Es evidente que en la enumeración estos fenomenos hay que incluir la posibilidad privativa, es decir, la posibilidad de la presencia del no, de la revelación de la nada, del experimentar la rispida oscuridad del dolor, o la desazón y el desconcierto ante la imposibilidad formal o existencial de crear lo anhelado desde la imaginación, o de encontrarnos con una ausencia insuperable, de una pérdida irrecuperable de algo imprescindible para aceptar el ser o el sentimiento de la pérdida de la capacidad de ser, del debilitamiento de nuestro ser.
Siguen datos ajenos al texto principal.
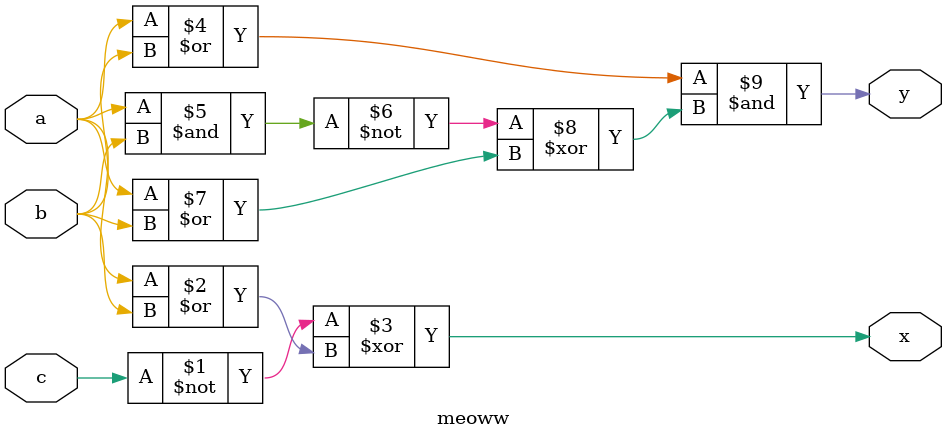
<source format=sv>
`timescale 1ns / 1ps


module meoww(
    input a,b,c,
    output x,y
    );
    assign x = (~ c) ^ (a | b);
    assign y = (a | b) & (~(a & b) ^ (a | b));
endmodule

</source>
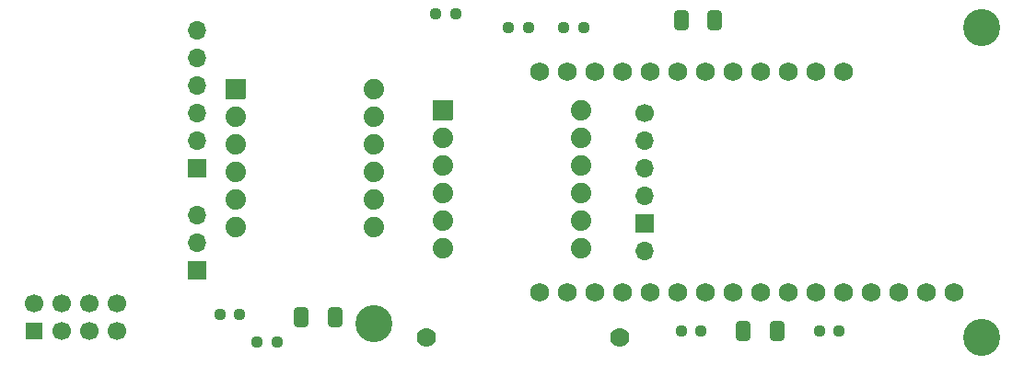
<source format=gts>
G04 #@! TF.GenerationSoftware,KiCad,Pcbnew,7.0.8*
G04 #@! TF.CreationDate,2024-01-13T09:50:40-08:00*
G04 #@! TF.ProjectId,ph-sensor,70682d73-656e-4736-9f72-2e6b69636164,rev?*
G04 #@! TF.SameCoordinates,Original*
G04 #@! TF.FileFunction,Soldermask,Top*
G04 #@! TF.FilePolarity,Negative*
%FSLAX46Y46*%
G04 Gerber Fmt 4.6, Leading zero omitted, Abs format (unit mm)*
G04 Created by KiCad (PCBNEW 7.0.8) date 2024-01-13 09:50:40*
%MOMM*%
%LPD*%
G01*
G04 APERTURE LIST*
G04 Aperture macros list*
%AMRoundRect*
0 Rectangle with rounded corners*
0 $1 Rounding radius*
0 $2 $3 $4 $5 $6 $7 $8 $9 X,Y pos of 4 corners*
0 Add a 4 corners polygon primitive as box body*
4,1,4,$2,$3,$4,$5,$6,$7,$8,$9,$2,$3,0*
0 Add four circle primitives for the rounded corners*
1,1,$1+$1,$2,$3*
1,1,$1+$1,$4,$5*
1,1,$1+$1,$6,$7*
1,1,$1+$1,$8,$9*
0 Add four rect primitives between the rounded corners*
20,1,$1+$1,$2,$3,$4,$5,0*
20,1,$1+$1,$4,$5,$6,$7,0*
20,1,$1+$1,$6,$7,$8,$9,0*
20,1,$1+$1,$8,$9,$2,$3,0*%
G04 Aperture macros list end*
%ADD10RoundRect,0.250000X-0.412500X-0.650000X0.412500X-0.650000X0.412500X0.650000X-0.412500X0.650000X0*%
%ADD11C,1.778000*%
%ADD12C,3.404000*%
%ADD13RoundRect,0.237500X0.250000X0.237500X-0.250000X0.237500X-0.250000X-0.237500X0.250000X-0.237500X0*%
%ADD14RoundRect,0.050800X-0.889000X-0.889000X0.889000X-0.889000X0.889000X0.889000X-0.889000X0.889000X0*%
%ADD15C,1.879600*%
%ADD16RoundRect,0.237500X-0.250000X-0.237500X0.250000X-0.237500X0.250000X0.237500X-0.250000X0.237500X0*%
%ADD17C,1.700000*%
%ADD18O,1.700000X1.700000*%
%ADD19R,1.700000X1.700000*%
%ADD20RoundRect,0.250000X0.412500X0.650000X-0.412500X0.650000X-0.412500X-0.650000X0.412500X-0.650000X0*%
%ADD21R,1.524000X1.524000*%
%ADD22C,1.734000*%
G04 APERTURE END LIST*
D10*
X127977500Y-95250000D03*
X131102500Y-95250000D03*
D11*
X139446000Y-97155000D03*
X157226000Y-97155000D03*
D12*
X190500000Y-68580000D03*
D13*
X177442500Y-96520000D03*
X175617500Y-96520000D03*
D14*
X121920000Y-74295000D03*
D15*
X121920000Y-76835000D03*
X121920000Y-79375000D03*
X121920000Y-81915000D03*
X121920000Y-84455000D03*
X121920000Y-86995000D03*
X134620000Y-74295000D03*
X134620000Y-76835000D03*
X134620000Y-79375000D03*
X134620000Y-81915000D03*
X134620000Y-84455000D03*
X134620000Y-86995000D03*
D13*
X153947500Y-68580000D03*
X152122500Y-68580000D03*
D10*
X162902500Y-67945000D03*
X166027500Y-67945000D03*
D16*
X162917500Y-96520000D03*
X164742500Y-96520000D03*
D12*
X190500000Y-97155000D03*
D17*
X159512000Y-76454000D03*
D18*
X159512000Y-78994000D03*
X159512000Y-81534000D03*
X159512000Y-84074000D03*
D19*
X159512000Y-86614000D03*
D18*
X159512000Y-89154000D03*
D14*
X140970000Y-76200000D03*
D15*
X140970000Y-78740000D03*
X140970000Y-81280000D03*
X140970000Y-83820000D03*
X140970000Y-86360000D03*
X140970000Y-88900000D03*
X153670000Y-76200000D03*
X153670000Y-78740000D03*
X153670000Y-81280000D03*
X153670000Y-83820000D03*
X153670000Y-86360000D03*
X153670000Y-88900000D03*
D16*
X120499500Y-94996000D03*
X122324500Y-94996000D03*
D12*
X134620000Y-95885000D03*
D20*
X171742500Y-96520000D03*
X168617500Y-96520000D03*
D13*
X148867500Y-68580000D03*
X147042500Y-68580000D03*
X125730000Y-97536000D03*
X123905000Y-97536000D03*
D21*
X103378000Y-96520000D03*
D17*
X103378000Y-93980000D03*
X105918000Y-96520000D03*
X105918000Y-93980000D03*
X108458000Y-96520000D03*
X108458000Y-93980000D03*
X110998000Y-96520000D03*
X110998000Y-93980000D03*
D16*
X140335000Y-67310000D03*
X142160000Y-67310000D03*
D19*
X118364000Y-90932000D03*
D18*
X118364000Y-88392000D03*
X118364000Y-85852000D03*
D22*
X187960000Y-92964000D03*
X185420000Y-92964000D03*
X182880000Y-92964000D03*
X180340000Y-92964000D03*
X177800000Y-92964000D03*
X175260000Y-92964000D03*
X172720000Y-92964000D03*
X170180000Y-92964000D03*
X167640000Y-92964000D03*
X165100000Y-92964000D03*
X162560000Y-92964000D03*
X160020000Y-92964000D03*
X157480000Y-92964000D03*
X154940000Y-92964000D03*
X152400000Y-92964000D03*
X149860000Y-92964000D03*
X149860000Y-72644000D03*
X152400000Y-72644000D03*
X154940000Y-72644000D03*
X157480000Y-72644000D03*
X160020000Y-72644000D03*
X162560000Y-72644000D03*
X165100000Y-72644000D03*
X167640000Y-72644000D03*
X170180000Y-72644000D03*
X172720000Y-72644000D03*
X175260000Y-72644000D03*
X177800000Y-72644000D03*
D19*
X118364000Y-81534000D03*
D18*
X118364000Y-78994000D03*
X118364000Y-76454000D03*
X118364000Y-73914000D03*
X118364000Y-71374000D03*
X118364000Y-68834000D03*
M02*

</source>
Si recurrimos a la memoria, tanto personal como a la de la especie, nos damos cuenta de que a lo que se refiere Sartre, como lo constitutivo de aquello que somos, y que en un primer momento parece ser tan enigmático, pero al mismo tiempo se presenta en la vida cotidiana como algo tan banal, manido y evidente, como es el actuar o producir efectos en el mundo, fruto de nuestro ser, si nos esforzamos un poco en reflexionar al analizar los elementos constitutivos del actuar descubrimos que se trata de algo que se encuentra en las raíces de la historia de todos los pueblos.
El hacer de un ser humano nace, se origina, en la percepción de la presencia de una ausencia. Para actuar o hacer debemos asumir que nos falta algo imprescindible para poder existir como sentimos que deberíamos ser.
Antes de actuar o hacer presentimos o percibimos en nuestro ser que de alguna manera vivimos la presencia de un vacío, sentimos la ausencia de algo que necesario, imprescindible para ser autenticamente nosotros.
Descubrimos que somos seres incompletos, inconclusos, abiertos, menesterosos.
Apercibimos que estamos abiertos a lo otro, a lo diferente. Este límite nos manifiesta nuestra constitución específica que nos revela y abre hacia una específica, mas aún genérica posibilidad de ser.
Comprendemos que somos desde una complexión, de un modo de ser, que se barruta y proyecta según un “conjunto de características que determina su aspecto, fuerza y vitalidad.” [DRAE]
¿Qué es esa compulsión que nos obliga a actuar, a hacer? Pura y simplemente, me parece que es lo que llamamos de una manera generica el deseo.